CodePudding user response：

Using dplyr and tidyr:

library(dplyr)
library(tidyr)
df %>%
  mutate(id = row_number()) %>%
  gather(key, value, -id) %>%
  separate(key, into = c("Msrm", "TS"), sep = "_") %>%
  group_by(id, TS) %>%
  filter(n_distinct(value)==1 & !is.na(value)) %>%
  select(-Msrm) %>%
  distinct() %>%
  arrange(id) %>%
  pivot_wider(id, TS) %>%
  ungroup() %>%
  select(sort(current_vars()), -id) %>%
  mutate(Length = rowSums(!is.na(.)),
         Interval = apply(., 1, function(x) paste(which(!is.na(x)), collapse = ", "))) %>%
  unite("Measurement", 1:4, sep = ",", na.rm = T) %>%
  group_by(across(everything())) %>%
  summarize(Occurance = n())

which results to:

  Measurement      Length Interval   Occurance
  <chr>             <dbl> <chr>          <int>
1 101,100,1234          3 1, 2, 3            1
2 101,100,1234,100      4 1, 2, 3, 4         1

Edit: First things first we will need an id. Since we are going to mutate our data a lot you will lose sight of your ordering.

Next, we gather. This is the same as pivot_longer and melt (from reshape2 or data.table). It creates a tidy table with only 1 column of values and all of the old column names together in a new id column.

Now that we have the columnnames in a column we can easily manipulate them, so we separate them into Msrm (a, b, c) and TS (1, 2, 3, 4).

Since we want to see if for each id if all measurements are the same across a single TS we will group by id and TS. With these groups we can filter for n_distinct==1 to only keep timesteps where all values are the exact same, ignoring NA.

At this point there is no need anymore for the Msrm column so we remove it and also we remove the duplicates with the distinct function. Lastly we re-arrange the table by id.

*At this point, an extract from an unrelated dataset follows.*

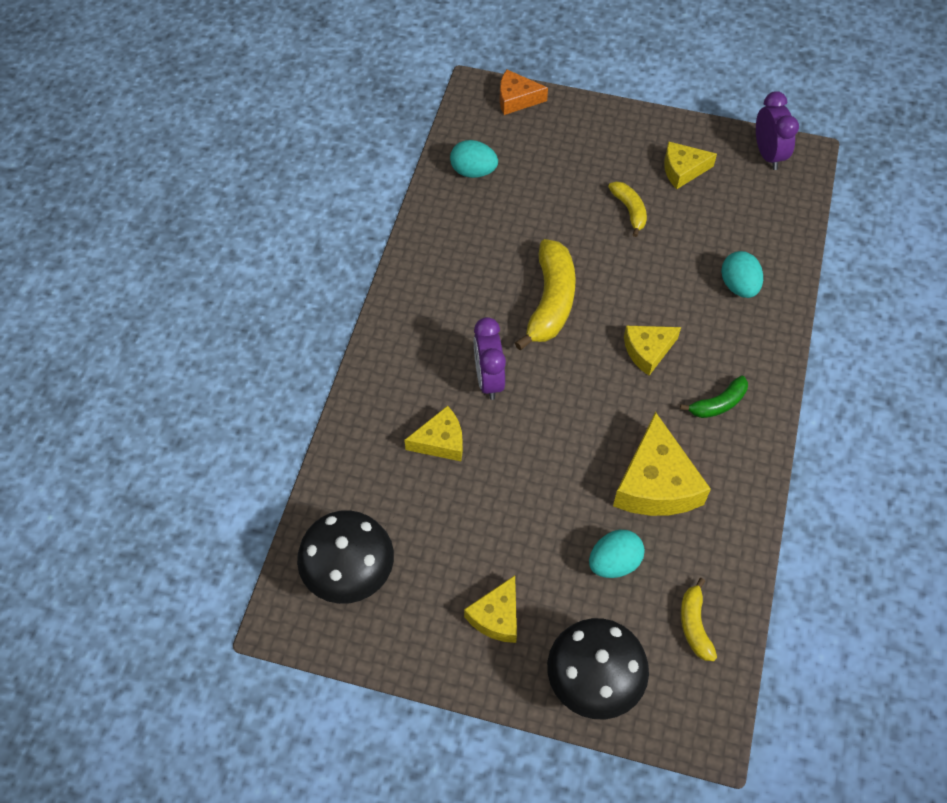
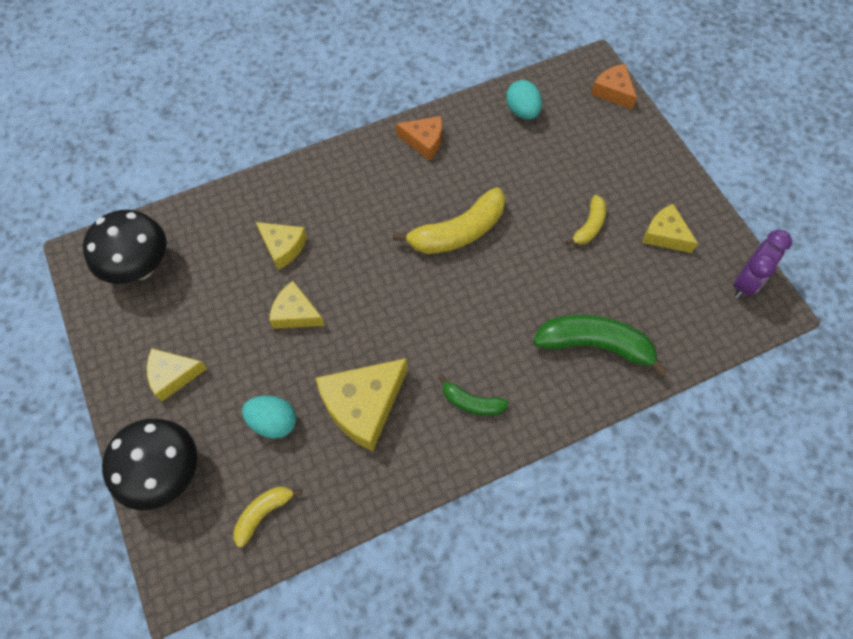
camera: 50 degrees right, 5 degrees up
purple clock [474,317,506,400] -> none
yellow cheese [624,326,681,376] -> yellow cheese moved to [269,281,325,329]
turquoise egg [721,251,763,298] -> green banana [533,315,669,377]
none -> orange cheese [396,116,442,161]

Next we do pivot_wider to create a value column for each unique TS (1, 2, 3, 4), a bit like our original table. We also remove the id column since there is no use for it anymore at this point and sort the TS to make sure they are in the right order (1, 2, 3, 4).

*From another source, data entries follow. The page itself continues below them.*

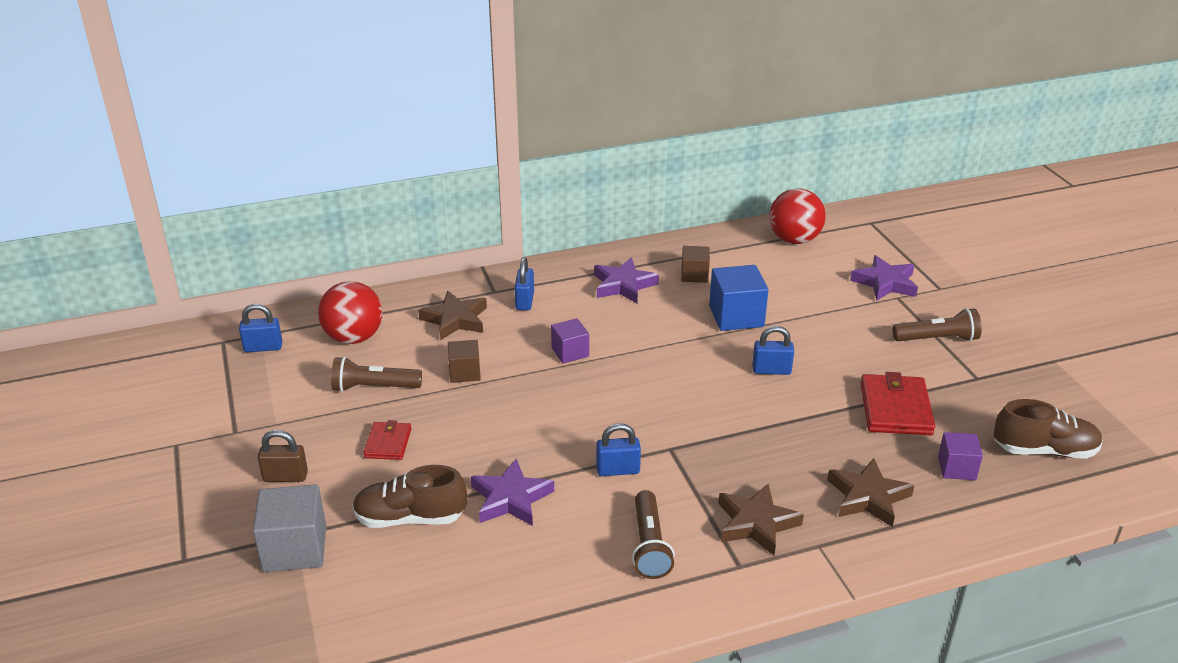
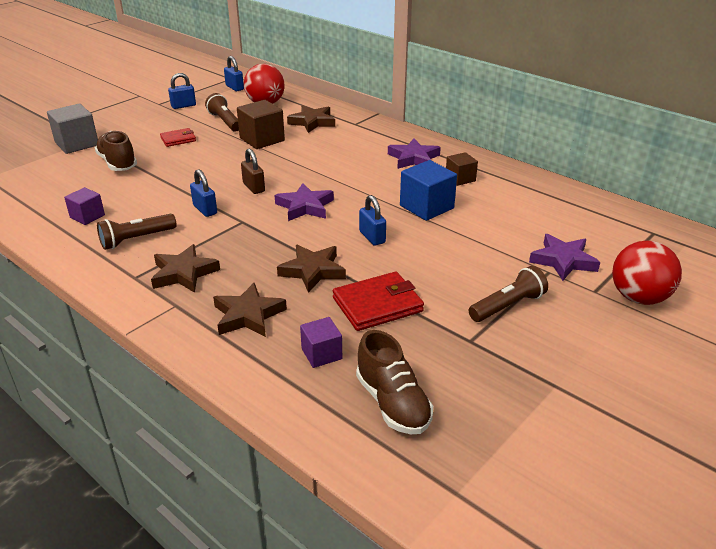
camera: 60 degrees right, 0 degrees up
brown padlock [258,430,308,482] -> brown padlock moved to [241,148,265,194]
brown cube [448,340,481,383] -> brown cube [237,100,285,149], size x1.64
purple star [471,459,554,526] -> purple star moved to [274,183,334,221]
blue padlock [515,257,534,310] -> blue padlock moved to [168,73,196,109]
purple cube [551,318,589,364] -> purple cube moved to [64,187,105,225]
red ball [769,188,826,244] -> red ball moved to [612,241,682,305]
brown flashlight [893,308,982,341] -> brown flashlight turned 90 degrees counterclockwise [469,266,548,322]
none -> brown star [277,245,346,293]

At this point the table looks like this:

# A tibble: 2 x 4
    `1`   `2`   `3`   `4`
  <dbl> <dbl> <dbl> <dbl>
1    NA   101   100  1234
2   100   101   100  1234

From here on we calculate the results. First we do the rowSum of a boolean (!is.na()), this essentially counts the number of columns in a row that are not equal to NA.

Then we use an apply to find the column names (which) attached to these !is.na() values. We wrap it in paste(..., collapse = ", ") to print all the column names into a single cell.

After that we can use unite to concatenate all the value columns into one while simultaneously removing the original columns. Right now it assumed that you have 4 timesteps (1:4), you could pretty easily make it dynamic if you so desire.

Lastly we group by all columns and use n() to see if any row is identical to another and count the occurrences in case they are.